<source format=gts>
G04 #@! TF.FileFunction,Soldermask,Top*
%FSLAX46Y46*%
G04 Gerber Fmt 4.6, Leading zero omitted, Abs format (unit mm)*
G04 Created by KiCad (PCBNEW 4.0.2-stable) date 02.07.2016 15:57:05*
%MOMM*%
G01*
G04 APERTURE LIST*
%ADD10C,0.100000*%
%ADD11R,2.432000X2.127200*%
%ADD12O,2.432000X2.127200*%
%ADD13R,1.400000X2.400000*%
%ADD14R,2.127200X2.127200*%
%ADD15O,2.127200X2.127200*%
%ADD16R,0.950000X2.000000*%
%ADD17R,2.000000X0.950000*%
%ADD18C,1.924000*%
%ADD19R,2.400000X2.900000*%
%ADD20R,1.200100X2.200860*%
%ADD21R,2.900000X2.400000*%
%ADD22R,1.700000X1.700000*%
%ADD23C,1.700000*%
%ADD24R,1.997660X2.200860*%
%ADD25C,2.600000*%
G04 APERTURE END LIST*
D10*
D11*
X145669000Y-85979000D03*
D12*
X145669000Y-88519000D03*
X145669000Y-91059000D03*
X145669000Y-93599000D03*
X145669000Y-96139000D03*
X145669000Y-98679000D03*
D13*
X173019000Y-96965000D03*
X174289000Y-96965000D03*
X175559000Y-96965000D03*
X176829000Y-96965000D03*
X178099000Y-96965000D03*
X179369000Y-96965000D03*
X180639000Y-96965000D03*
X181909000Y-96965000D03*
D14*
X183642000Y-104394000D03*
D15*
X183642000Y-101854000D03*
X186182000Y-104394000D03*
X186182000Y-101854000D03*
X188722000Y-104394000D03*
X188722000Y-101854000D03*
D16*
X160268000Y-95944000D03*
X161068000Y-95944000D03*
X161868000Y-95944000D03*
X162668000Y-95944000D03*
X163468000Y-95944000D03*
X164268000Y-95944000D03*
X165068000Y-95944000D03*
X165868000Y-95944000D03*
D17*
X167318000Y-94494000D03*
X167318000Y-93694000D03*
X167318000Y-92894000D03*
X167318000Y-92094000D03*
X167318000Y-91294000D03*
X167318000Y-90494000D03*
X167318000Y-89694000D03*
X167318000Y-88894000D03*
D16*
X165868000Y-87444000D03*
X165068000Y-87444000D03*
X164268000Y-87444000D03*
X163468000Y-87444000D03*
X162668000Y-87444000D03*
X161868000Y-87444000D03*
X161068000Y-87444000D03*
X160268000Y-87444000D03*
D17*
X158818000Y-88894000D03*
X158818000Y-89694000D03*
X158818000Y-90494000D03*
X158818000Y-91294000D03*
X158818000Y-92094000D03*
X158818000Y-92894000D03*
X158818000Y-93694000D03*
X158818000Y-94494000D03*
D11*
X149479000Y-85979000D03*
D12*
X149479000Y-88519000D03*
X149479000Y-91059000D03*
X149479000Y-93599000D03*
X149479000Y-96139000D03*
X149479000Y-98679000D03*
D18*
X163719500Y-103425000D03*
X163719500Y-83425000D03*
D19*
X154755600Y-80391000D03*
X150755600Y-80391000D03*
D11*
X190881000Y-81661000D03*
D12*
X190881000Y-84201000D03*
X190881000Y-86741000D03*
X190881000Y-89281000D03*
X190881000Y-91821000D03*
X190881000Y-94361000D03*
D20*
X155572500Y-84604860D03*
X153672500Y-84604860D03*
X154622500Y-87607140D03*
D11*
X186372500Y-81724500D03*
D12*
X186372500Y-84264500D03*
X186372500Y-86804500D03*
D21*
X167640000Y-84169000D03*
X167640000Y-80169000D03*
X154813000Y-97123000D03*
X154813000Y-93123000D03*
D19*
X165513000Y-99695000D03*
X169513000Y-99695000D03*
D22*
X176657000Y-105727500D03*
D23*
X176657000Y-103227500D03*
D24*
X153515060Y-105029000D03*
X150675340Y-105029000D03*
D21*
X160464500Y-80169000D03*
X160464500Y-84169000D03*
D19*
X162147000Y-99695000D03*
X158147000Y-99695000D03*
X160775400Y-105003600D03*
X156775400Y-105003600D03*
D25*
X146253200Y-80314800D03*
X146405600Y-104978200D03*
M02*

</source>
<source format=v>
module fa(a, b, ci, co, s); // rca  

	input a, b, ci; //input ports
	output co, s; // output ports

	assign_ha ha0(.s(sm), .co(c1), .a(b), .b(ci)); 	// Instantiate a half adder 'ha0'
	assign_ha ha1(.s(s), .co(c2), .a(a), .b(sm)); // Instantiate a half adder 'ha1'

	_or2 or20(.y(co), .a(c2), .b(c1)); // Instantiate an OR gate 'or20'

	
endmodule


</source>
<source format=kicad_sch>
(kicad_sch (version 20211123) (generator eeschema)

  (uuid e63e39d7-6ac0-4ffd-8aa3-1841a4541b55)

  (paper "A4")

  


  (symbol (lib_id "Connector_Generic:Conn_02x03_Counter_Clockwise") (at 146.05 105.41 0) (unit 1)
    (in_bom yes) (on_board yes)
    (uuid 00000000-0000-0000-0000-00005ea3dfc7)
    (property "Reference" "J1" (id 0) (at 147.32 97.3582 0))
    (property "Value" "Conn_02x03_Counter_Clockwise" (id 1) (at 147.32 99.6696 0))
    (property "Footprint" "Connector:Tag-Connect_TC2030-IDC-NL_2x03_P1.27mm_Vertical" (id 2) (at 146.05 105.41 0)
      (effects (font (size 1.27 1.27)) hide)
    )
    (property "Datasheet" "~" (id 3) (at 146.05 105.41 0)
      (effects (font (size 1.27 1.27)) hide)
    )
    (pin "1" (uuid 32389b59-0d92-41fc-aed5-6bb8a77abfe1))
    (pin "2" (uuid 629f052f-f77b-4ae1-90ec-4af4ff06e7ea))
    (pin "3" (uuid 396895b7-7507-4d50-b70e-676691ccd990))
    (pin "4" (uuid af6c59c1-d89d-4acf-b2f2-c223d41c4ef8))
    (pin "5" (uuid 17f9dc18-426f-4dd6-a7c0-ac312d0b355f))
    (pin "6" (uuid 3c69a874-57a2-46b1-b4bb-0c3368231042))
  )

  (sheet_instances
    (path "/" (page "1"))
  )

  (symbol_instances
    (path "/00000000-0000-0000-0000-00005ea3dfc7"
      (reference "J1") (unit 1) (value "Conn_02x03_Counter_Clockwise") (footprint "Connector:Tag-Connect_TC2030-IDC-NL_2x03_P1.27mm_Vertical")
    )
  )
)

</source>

= = = =

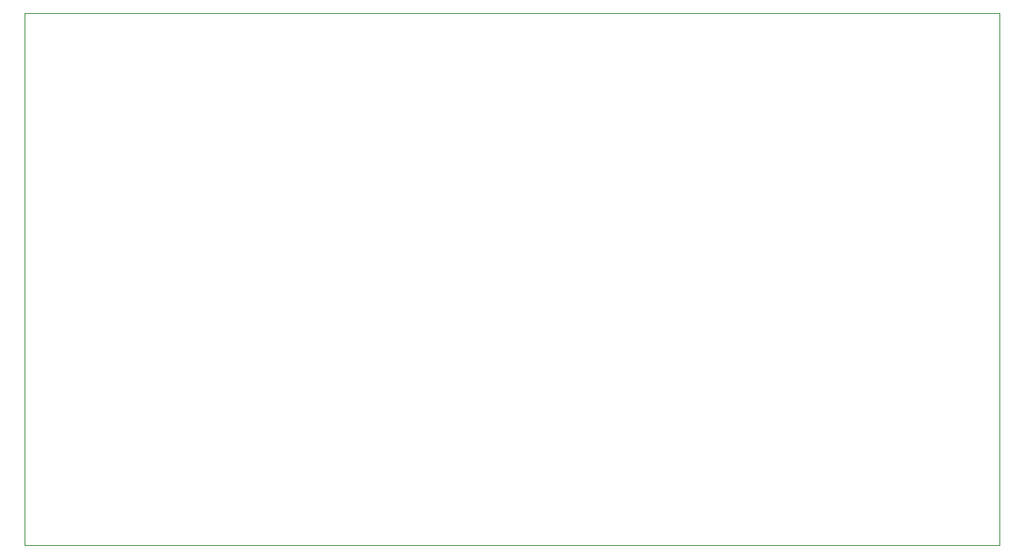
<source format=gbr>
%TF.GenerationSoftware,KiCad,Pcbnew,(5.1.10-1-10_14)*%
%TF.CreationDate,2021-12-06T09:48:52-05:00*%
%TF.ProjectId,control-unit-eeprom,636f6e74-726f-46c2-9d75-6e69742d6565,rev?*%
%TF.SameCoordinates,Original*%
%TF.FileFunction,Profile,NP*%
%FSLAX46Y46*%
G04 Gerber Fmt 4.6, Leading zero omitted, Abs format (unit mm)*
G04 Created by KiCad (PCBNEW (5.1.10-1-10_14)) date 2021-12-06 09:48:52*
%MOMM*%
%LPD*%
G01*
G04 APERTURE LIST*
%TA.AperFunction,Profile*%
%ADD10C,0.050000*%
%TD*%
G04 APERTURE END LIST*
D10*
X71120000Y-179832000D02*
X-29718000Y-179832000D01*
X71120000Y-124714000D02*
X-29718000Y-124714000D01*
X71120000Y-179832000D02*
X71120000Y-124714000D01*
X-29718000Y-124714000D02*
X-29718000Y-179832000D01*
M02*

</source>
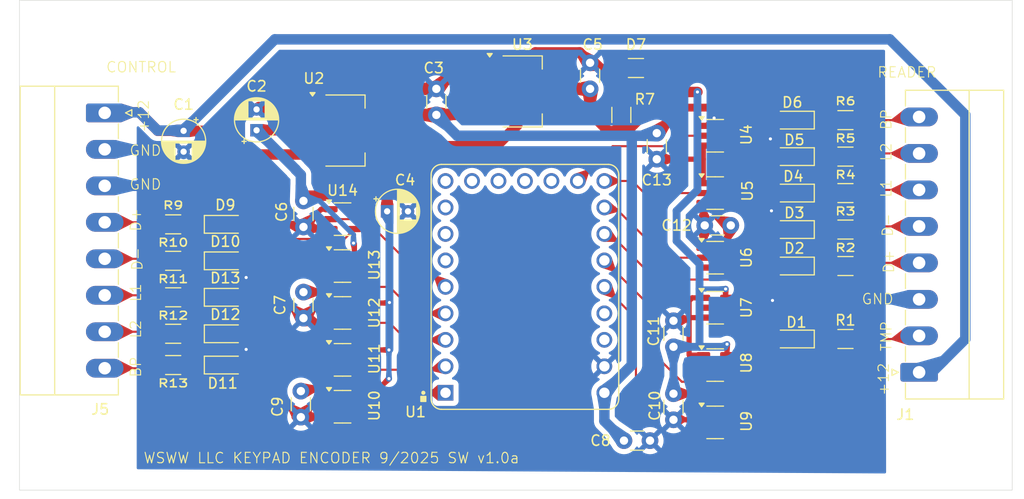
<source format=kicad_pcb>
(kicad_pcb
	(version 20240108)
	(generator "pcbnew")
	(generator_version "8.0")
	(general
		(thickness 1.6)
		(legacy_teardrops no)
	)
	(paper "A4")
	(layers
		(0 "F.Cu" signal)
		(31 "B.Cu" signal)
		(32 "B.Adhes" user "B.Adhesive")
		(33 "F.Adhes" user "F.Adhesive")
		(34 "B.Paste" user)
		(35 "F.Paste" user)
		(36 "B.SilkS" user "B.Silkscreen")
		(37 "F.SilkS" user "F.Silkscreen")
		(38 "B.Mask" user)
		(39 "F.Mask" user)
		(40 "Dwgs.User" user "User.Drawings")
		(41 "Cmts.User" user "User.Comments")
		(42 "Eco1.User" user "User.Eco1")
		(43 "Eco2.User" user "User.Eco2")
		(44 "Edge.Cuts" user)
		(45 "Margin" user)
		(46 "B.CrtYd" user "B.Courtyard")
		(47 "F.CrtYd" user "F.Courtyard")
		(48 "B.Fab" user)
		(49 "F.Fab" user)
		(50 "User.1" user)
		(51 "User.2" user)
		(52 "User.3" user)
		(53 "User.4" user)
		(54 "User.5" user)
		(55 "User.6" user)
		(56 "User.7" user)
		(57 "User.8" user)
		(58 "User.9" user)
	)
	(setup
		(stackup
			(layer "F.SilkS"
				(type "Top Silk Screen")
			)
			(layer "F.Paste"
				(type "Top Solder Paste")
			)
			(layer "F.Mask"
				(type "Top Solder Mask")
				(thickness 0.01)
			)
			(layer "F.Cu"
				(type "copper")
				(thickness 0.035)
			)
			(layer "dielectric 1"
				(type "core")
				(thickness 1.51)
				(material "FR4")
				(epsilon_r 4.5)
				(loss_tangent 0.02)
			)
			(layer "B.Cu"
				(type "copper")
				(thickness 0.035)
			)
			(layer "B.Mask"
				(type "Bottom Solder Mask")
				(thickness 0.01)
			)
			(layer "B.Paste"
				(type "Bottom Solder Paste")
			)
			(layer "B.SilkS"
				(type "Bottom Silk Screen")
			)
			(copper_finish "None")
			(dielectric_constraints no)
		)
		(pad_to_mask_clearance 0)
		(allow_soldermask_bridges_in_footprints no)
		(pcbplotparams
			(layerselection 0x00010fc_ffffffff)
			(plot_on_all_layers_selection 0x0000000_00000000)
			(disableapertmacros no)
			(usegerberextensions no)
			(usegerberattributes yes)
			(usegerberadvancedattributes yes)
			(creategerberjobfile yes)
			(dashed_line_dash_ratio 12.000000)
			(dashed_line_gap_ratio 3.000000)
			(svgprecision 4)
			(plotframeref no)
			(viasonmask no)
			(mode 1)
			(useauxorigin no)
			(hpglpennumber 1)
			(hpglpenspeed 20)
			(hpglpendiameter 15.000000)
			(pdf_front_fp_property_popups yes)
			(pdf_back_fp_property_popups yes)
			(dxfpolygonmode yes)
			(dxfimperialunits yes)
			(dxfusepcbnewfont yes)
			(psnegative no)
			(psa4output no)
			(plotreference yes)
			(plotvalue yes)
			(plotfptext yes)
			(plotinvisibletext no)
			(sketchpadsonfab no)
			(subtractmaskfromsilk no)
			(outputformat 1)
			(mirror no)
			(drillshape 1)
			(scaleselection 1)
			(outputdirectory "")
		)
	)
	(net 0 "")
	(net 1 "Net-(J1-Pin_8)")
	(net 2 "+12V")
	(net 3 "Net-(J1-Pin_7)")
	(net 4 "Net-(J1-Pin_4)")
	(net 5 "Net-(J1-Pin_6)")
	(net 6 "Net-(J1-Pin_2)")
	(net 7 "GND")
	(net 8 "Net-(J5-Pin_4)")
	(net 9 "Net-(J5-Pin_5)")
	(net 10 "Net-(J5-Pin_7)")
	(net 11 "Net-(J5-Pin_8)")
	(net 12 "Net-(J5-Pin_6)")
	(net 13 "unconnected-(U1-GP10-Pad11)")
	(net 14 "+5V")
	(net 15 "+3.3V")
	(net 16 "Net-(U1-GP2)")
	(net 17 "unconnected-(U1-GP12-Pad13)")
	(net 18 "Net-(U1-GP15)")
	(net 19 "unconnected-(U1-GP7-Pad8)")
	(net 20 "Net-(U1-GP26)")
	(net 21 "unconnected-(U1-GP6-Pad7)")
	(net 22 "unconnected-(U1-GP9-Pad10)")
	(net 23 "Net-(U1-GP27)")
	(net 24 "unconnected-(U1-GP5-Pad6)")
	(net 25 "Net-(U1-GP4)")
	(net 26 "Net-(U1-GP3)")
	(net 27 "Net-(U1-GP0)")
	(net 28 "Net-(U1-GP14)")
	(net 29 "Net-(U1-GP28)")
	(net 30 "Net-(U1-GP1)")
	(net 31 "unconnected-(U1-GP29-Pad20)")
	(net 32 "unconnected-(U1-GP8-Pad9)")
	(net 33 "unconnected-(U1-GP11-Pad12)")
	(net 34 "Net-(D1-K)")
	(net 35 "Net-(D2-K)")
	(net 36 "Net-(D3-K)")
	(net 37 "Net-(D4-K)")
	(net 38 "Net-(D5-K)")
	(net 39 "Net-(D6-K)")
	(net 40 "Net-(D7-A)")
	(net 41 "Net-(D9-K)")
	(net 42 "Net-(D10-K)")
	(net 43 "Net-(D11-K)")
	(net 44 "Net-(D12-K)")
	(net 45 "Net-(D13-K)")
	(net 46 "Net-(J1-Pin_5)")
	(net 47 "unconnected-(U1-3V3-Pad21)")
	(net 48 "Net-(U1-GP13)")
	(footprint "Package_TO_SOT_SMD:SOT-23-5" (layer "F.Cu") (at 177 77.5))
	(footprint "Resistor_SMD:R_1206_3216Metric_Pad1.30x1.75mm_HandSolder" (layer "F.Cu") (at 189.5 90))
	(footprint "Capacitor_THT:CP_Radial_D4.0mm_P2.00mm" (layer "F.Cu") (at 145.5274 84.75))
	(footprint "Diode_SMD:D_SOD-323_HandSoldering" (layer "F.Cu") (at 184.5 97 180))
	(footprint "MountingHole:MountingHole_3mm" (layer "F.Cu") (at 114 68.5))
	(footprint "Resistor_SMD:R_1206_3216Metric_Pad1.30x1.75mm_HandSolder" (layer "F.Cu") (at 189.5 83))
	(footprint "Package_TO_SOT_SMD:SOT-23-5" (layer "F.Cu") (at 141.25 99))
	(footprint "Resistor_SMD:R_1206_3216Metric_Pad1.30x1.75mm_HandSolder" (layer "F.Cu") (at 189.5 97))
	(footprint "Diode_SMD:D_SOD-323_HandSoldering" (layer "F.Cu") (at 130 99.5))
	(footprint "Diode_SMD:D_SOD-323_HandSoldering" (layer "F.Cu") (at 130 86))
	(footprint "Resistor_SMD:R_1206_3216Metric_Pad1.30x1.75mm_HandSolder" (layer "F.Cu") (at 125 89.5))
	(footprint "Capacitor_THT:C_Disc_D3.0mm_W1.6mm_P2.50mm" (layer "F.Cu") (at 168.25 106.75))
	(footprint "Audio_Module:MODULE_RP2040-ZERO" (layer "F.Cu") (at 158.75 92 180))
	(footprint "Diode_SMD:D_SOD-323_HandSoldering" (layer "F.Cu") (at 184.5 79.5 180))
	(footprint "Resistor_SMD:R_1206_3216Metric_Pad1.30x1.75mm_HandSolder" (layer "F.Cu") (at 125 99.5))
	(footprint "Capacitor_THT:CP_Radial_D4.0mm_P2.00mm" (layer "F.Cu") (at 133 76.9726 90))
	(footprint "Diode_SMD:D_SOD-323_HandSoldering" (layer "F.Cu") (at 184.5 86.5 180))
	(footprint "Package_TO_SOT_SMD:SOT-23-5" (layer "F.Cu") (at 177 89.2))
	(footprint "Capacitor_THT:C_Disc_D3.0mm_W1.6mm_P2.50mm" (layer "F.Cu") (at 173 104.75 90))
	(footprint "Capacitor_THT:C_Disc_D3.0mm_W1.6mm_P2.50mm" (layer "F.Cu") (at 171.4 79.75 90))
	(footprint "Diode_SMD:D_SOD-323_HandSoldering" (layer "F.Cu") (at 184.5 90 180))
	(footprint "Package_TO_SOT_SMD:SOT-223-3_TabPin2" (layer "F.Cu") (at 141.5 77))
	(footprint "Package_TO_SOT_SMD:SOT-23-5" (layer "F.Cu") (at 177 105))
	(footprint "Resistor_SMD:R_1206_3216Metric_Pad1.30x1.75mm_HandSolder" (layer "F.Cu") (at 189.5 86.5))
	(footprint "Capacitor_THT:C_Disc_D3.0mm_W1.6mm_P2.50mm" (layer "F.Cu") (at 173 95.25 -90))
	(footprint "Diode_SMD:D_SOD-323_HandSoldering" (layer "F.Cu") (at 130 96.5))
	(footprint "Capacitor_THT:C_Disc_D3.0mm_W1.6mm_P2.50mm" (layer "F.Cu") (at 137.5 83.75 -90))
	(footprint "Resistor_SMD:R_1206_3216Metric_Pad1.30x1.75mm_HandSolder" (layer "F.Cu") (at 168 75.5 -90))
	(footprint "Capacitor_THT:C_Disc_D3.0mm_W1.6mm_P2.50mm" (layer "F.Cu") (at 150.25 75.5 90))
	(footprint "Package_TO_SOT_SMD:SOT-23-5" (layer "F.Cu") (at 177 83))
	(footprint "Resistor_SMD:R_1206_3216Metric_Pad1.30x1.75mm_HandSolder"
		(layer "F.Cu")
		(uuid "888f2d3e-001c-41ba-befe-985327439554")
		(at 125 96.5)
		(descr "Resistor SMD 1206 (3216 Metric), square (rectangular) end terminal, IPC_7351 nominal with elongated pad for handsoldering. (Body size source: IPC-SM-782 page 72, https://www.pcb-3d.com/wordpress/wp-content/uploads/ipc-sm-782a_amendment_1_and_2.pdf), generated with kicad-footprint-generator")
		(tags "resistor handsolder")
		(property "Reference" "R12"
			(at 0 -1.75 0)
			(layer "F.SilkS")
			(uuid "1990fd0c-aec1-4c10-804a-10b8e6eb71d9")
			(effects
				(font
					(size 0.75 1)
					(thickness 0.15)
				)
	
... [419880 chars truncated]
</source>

= = = =

[What you need to do] Beginning with the line containing "<source format=gts>" in the material above, copy every line exactly until you have copied the line containing "X190881000Y-84201000D03*".

[Exercise output]
<source format=gts>
G04 #@! TF.FileFunction,Soldermask,Top*
%FSLAX46Y46*%
G04 Gerber Fmt 4.6, Leading zero omitted, Abs format (unit mm)*
G04 Created by KiCad (PCBNEW 4.0.2-stable) date 02.07.2016 15:57:05*
%MOMM*%
G01*
G04 APERTURE LIST*
%ADD10C,0.100000*%
%ADD11R,2.432000X2.127200*%
%ADD12O,2.432000X2.127200*%
%ADD13R,1.400000X2.400000*%
%ADD14R,2.127200X2.127200*%
%ADD15O,2.127200X2.127200*%
%ADD16R,0.950000X2.000000*%
%ADD17R,2.000000X0.950000*%
%ADD18C,1.924000*%
%ADD19R,2.400000X2.900000*%
%ADD20R,1.200100X2.200860*%
%ADD21R,2.900000X2.400000*%
%ADD22R,1.700000X1.700000*%
%ADD23C,1.700000*%
%ADD24R,1.997660X2.200860*%
%ADD25C,2.600000*%
G04 APERTURE END LIST*
D10*
D11*
X145669000Y-85979000D03*
D12*
X145669000Y-88519000D03*
X145669000Y-91059000D03*
X145669000Y-93599000D03*
X145669000Y-96139000D03*
X145669000Y-98679000D03*
D13*
X173019000Y-96965000D03*
X174289000Y-96965000D03*
X175559000Y-96965000D03*
X176829000Y-96965000D03*
X178099000Y-96965000D03*
X179369000Y-96965000D03*
X180639000Y-96965000D03*
X181909000Y-96965000D03*
D14*
X183642000Y-104394000D03*
D15*
X183642000Y-101854000D03*
X186182000Y-104394000D03*
X186182000Y-101854000D03*
X188722000Y-104394000D03*
X188722000Y-101854000D03*
D16*
X160268000Y-95944000D03*
X161068000Y-95944000D03*
X161868000Y-95944000D03*
X162668000Y-95944000D03*
X163468000Y-95944000D03*
X164268000Y-95944000D03*
X165068000Y-95944000D03*
X165868000Y-95944000D03*
D17*
X167318000Y-94494000D03*
X167318000Y-93694000D03*
X167318000Y-92894000D03*
X167318000Y-92094000D03*
X167318000Y-91294000D03*
X167318000Y-90494000D03*
X167318000Y-89694000D03*
X167318000Y-88894000D03*
D16*
X165868000Y-87444000D03*
X165068000Y-87444000D03*
X164268000Y-87444000D03*
X163468000Y-87444000D03*
X162668000Y-87444000D03*
X161868000Y-87444000D03*
X161068000Y-87444000D03*
X160268000Y-87444000D03*
D17*
X158818000Y-88894000D03*
X158818000Y-89694000D03*
X158818000Y-90494000D03*
X158818000Y-91294000D03*
X158818000Y-92094000D03*
X158818000Y-92894000D03*
X158818000Y-93694000D03*
X158818000Y-94494000D03*
D11*
X149479000Y-85979000D03*
D12*
X149479000Y-88519000D03*
X149479000Y-91059000D03*
X149479000Y-93599000D03*
X149479000Y-96139000D03*
X149479000Y-98679000D03*
D18*
X163719500Y-103425000D03*
X163719500Y-83425000D03*
D19*
X154755600Y-80391000D03*
X150755600Y-80391000D03*
D11*
X190881000Y-81661000D03*
D12*
X190881000Y-84201000D03*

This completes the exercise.